:: Tasks to complete ::
1. Answer these from the article on taxing private-equity earnings:
(a) What is the usual capital gains rate?
(b) Who wrote the House proposal to tax carried interest as regular income?
(c) Which former senator is working on the case for Patton Boggs?
2. From the article on taxing private-equity earnings, reproduce the part that opens with the words containing "Bush administration officials" and closes with "and highly coordinated.".
3. Write what comes next in the article on taxing private-equity earnings, starting after its final sentence.

:: Source extract ::
-------------------------

The move to tax private-equity earnings began last spring after some of those companies, also known as buyout firms, started to sell themselves to the public. Their initial public offerings forced the firms to disclose how much their managers earn, and the amounts reached into the hundreds of millions of dollars.

Several prominent lawmakers expressed surprise to find that the managers' profits, known as carried interest, were taxed as capital gains, for which the rate is usually 15 percent. That is less than half the 35 percent top rate paid on regular income.

A leading legislative proposal, which originated in the House, would tax carried interest as regular income. By one back-of-the-envelope calculation, the change could raise an extra $6 billion a year in personal income taxes.

That proposal was authored by Rep. Sander M. Levin (D-Mich.) and sponsored by Rep. Charles B. Rangel (D-N.Y.), chairman of the House Ways and Means Committee. Rangel has said he wants to pass "the mother of all reforms" and that the carried-interest provision might be included. So far, though, the tax-writing panel has not scheduled a drafting session for the measure. And with little hope for Senate concurrence, a House-passed measure on the subject would have only symbolic value.

Senate leaders in general, including those on the Finance Committee, have been reluctant to advance the issue at all. "There's no carried interest proposal in the Finance Committee at this time," Carol Guthrie, spokeswoman for Chairman Max Baucus (D-Mont.), said via e-mail. "We're still reviewing the many issues surrounding that topic."

Bush administration officials have also indicated that they would oppose a tax increase on carried interest.

The attack on the carried-interest measure -- along with a smaller provision that involves the taxation of publicly traded partnerships -- has been expensive and highly coordinated.

It has generated business for more than 20 lobbying firms, including the capital's two largest, Patton Boggs and Akin Gump Strauss Hauer & Feld. Former senator John Breaux (D-La.) is on the case for Patton Boggs. Akin Gump's team includes Kenneth B. Mehlman, a former chairman of the Republican National Committee. Also on retainer to private-equity firms are former senator Don Nickles (R-Okla.) and many former congressional aides.

-------------------------

:: Records supplied ::
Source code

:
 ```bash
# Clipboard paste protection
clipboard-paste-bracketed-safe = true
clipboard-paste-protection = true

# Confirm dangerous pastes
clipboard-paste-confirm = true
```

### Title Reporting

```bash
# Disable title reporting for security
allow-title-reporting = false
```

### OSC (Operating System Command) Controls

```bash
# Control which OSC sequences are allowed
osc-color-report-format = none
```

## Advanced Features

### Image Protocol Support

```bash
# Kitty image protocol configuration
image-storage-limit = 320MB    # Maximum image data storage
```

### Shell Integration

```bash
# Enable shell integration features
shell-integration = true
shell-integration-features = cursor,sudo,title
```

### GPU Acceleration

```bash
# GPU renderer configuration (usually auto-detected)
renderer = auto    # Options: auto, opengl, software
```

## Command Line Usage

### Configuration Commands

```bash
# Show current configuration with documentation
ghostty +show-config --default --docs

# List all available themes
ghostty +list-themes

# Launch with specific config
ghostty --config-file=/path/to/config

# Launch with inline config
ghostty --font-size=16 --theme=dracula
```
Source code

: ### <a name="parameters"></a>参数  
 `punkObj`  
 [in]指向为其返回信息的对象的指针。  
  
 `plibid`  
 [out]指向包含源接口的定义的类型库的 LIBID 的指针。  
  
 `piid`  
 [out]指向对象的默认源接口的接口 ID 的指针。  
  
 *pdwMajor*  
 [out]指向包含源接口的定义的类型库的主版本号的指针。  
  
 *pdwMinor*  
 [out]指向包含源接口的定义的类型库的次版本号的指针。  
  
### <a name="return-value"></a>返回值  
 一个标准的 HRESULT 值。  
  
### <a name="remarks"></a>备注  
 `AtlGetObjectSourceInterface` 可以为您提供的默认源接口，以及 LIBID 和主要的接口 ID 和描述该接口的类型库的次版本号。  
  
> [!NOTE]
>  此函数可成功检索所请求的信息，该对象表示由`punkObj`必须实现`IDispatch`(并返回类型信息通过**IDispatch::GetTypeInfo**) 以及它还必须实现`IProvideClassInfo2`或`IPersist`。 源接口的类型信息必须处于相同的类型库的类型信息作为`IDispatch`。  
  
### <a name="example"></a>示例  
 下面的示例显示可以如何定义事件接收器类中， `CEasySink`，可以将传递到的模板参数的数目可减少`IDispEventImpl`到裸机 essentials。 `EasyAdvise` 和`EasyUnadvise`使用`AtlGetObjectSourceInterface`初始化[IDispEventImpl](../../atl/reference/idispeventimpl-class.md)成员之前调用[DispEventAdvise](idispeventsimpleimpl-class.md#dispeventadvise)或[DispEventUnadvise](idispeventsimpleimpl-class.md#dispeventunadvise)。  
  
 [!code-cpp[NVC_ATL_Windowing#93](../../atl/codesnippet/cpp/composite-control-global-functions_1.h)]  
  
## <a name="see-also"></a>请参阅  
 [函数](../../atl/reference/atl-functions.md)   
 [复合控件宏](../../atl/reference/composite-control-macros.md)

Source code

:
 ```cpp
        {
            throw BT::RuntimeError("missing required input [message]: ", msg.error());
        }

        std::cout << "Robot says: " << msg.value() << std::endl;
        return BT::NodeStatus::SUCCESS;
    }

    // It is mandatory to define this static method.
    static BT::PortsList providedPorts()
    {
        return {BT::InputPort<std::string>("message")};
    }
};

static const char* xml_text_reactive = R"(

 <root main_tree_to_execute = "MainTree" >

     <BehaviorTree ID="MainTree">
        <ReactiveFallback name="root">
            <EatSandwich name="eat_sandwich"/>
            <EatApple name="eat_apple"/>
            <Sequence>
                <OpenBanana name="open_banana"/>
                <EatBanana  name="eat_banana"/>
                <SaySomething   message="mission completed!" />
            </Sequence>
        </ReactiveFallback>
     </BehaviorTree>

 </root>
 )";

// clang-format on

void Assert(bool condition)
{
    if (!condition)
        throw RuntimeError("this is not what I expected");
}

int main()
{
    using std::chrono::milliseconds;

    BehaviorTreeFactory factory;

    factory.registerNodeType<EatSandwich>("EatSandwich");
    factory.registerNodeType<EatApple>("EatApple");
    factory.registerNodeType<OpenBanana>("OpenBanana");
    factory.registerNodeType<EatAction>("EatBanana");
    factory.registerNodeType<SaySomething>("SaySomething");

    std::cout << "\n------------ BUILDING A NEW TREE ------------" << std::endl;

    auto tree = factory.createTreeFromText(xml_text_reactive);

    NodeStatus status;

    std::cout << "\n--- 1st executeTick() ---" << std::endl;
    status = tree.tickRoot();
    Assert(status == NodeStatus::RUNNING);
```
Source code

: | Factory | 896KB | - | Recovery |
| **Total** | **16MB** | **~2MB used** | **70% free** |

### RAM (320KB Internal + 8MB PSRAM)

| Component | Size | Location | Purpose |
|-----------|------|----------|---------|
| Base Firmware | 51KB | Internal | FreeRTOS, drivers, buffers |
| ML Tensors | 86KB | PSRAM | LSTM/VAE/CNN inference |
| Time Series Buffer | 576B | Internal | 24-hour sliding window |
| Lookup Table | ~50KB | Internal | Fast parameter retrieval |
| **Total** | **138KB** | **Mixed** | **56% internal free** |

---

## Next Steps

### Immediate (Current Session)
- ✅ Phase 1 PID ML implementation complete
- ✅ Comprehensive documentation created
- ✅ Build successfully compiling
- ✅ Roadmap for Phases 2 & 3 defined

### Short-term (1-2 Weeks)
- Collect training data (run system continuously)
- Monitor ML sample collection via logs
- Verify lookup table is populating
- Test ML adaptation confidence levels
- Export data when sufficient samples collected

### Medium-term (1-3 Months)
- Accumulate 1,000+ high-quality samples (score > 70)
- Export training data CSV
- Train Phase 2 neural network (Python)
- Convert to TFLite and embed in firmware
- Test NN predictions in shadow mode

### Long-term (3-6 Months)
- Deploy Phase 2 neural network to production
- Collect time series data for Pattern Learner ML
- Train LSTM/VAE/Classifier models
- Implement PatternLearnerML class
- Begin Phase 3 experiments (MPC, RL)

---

-------------------------

:: Task results ::
1.
(a) 15 percent
(b) Rep. Sander M. Levin (D-Mich.)
(c) John Breaux (D-La.)

2.
Bush administration officials have also indicated that they would oppose a tax increase on carried interest.

The attack on the carried-interest measure -- along with a smaller provision that involves the taxation of publicly traded partnerships -- has been expensive and highly coordinated.

3.
A single private-equity firm, Blackstone Group, paid Ogilvy Government Relations $3.74 million this year, which is one of the largest recorded fees to any lobbying firm during a six-month period. Ogilvy said half the payment covered unpaid bills from last year.

Private-equity firms have already distributed at least $5.5 million in lobbying fees, quadruple what they spent in all of 2006, according to Bloomberg News. Private-equity and hedge fund executives have been increasing their campaign donations to members of Congress, according to lobbyists for the industry.

Some of the most prominent executives in the industry have made the rounds of senior lawmakers in recent months. Among those seen on Capitol Hill were former commerce secretary Peter G. Peterson of Blackstone Group and David M. Rubenstein of Carlyle Group.

[b]The financiers have benefited from cooperation with the real estate industry and the broad business groups like the U.S. Chamber of Commerce.[/b] Trade groups such as the Real Estate Roundtable have sent letters to lawmakers and testified before congressional committees against the tax increase because it would also impact the managing partners of their developers.

Some action is still possible on the tax front for private-equity firms this year. Rangel might still move a carried-interest provision through his committee as part of a large tax-increase measure. In addition, the relatively minor proposal to tax publicly traded partnerships as corporations has bipartisan support in both the Finance Committee and the Ways and Means Committee, and might make headway before year-end.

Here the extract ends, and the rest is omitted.